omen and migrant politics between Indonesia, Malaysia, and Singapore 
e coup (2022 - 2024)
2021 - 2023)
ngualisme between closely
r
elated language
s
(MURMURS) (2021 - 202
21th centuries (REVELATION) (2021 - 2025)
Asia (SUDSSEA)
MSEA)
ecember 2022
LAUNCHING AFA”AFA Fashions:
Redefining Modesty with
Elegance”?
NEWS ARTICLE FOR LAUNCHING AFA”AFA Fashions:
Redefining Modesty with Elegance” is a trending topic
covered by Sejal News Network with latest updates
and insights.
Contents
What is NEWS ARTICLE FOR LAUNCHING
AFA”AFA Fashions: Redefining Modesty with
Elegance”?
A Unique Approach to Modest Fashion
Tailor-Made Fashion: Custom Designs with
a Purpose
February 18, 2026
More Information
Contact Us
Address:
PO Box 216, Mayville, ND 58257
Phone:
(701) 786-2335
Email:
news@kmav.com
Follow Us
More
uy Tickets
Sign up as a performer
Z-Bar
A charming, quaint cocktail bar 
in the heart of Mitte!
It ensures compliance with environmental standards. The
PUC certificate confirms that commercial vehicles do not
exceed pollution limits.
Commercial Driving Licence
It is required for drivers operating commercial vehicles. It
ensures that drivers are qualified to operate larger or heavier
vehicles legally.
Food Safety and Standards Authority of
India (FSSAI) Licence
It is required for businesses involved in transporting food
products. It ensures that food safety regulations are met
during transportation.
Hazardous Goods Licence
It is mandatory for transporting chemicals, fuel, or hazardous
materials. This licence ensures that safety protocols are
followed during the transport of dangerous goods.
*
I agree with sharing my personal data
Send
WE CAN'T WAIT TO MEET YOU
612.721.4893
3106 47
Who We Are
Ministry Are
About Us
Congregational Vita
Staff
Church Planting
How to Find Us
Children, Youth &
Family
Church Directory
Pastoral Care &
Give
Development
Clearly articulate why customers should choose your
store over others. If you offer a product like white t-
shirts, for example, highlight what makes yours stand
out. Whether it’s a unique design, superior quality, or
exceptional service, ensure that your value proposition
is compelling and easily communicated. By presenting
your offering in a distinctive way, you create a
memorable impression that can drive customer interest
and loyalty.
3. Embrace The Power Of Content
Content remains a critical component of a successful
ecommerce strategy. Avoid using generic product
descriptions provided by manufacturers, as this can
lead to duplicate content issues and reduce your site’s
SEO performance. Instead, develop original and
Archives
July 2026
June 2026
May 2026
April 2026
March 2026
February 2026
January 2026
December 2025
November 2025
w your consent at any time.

== == ==

Would you write out the listing above exactly, in full?

omen and migrant politics between Indonesia, Malaysia, and Singapore 
e coup (2022 - 2024)
2021 - 2023)
ngualisme between closely
r
elated language
s
(MURMURS) (2021 - 202
21th centuries (REVELATION) (2021 - 2025)
Asia (SUDSSEA)
MSEA)
ecember 2022
LAUNCHING AFA”AFA Fashions:
Redefining Modesty with
Elegance”?
NEWS ARTICLE FOR LAUNCHING AFA”AFA Fashions:
Redefining Modesty with Elegance” is a trending topic
covered by Sejal News Network with latest updates
and insights.
Contents
What is NEWS ARTICLE FOR LAUNCHING
AFA”AFA Fashions: Redefining Modesty with
Elegance”?
A Unique Approach to Modest Fashion
Tailor-Made Fashion: Custom Designs with
a Purpose
February 18, 2026
More Information
Contact Us
Address:
PO Box 216, Mayville, ND 58257
Phone:
(701) 786-2335
Email:
news@kmav.com
Follow Us
More
uy Tickets
Sign up as a performer
Z-Bar
A charming, quaint cocktail bar 
in the heart of Mitte!
It ensures compliance with environmental standards. The
PUC certificate confirms that commercial vehicles do not
exceed pollution limits.
Commercial Driving Licence
It is required for drivers operating commercial vehicles. It
ensures that drivers are qualified to operate larger or heavier
vehicles legally.
Food Safety and Standards Authority of
India (FSSAI) Licence
It is required for businesses involved in transporting food
products. It ensures that food safety regulations are met
during transportation.
Hazardous Goods Licence
It is mandatory for transporting chemicals, fuel, or hazardous
materials. This licence ensures that safety protocols are
followed during the transport of dangerous goods.
*
I agree with sharing my personal data
Send
WE CAN'T WAIT TO MEET YOU
612.721.4893
3106 47
Who We Are
Ministry Are
About Us
Congregational Vita
Staff
Church Planting
How to Find Us
Children, Youth &
Family
Church Directory
Pastoral Care &
Give
Development
Clearly articulate why customers should choose your
store over others. If you offer a product like white t-
shirts, for example, highlight what makes yours stand
out. Whether it’s a unique design, superior quality, or
exceptional service, ensure that your value proposition
is compelling and easily communicated. By presenting
your offering in a distinctive way, you create a
memorable impression that can drive customer interest
and loyalty.
3. Embrace The Power Of Content
Content remains a critical component of a successful
ecommerce strategy. Avoid using generic product
descriptions provided by manufacturers, as this can
lead to duplicate content issues and reduce your site’s
SEO performance. Instead, develop original and
Archives
July 2026
June 2026
May 2026
April 2026
March 2026
February 2026
January 2026
December 2025
November 2025
w your consent at any time.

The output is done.